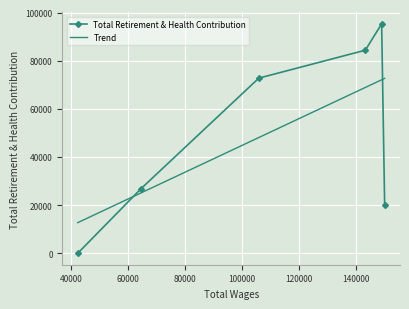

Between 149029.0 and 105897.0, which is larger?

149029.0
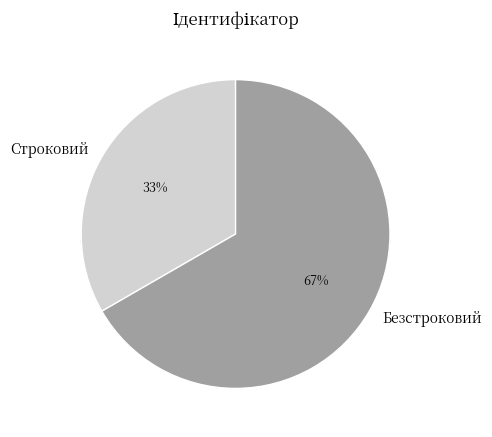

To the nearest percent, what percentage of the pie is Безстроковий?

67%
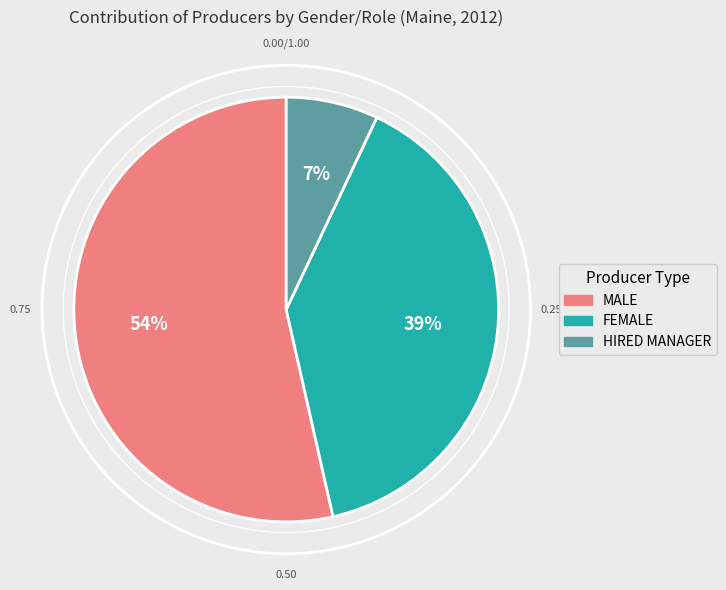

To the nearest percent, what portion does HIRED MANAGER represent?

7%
.....
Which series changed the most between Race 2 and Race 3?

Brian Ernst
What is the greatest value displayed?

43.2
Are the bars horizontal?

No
.....
◆ **WHAT IS BEING ASKED**: How many lines of the entries above contain the word "nearest"? Reply with the number alone.

◆ **SOLVED EXERCISE**: 2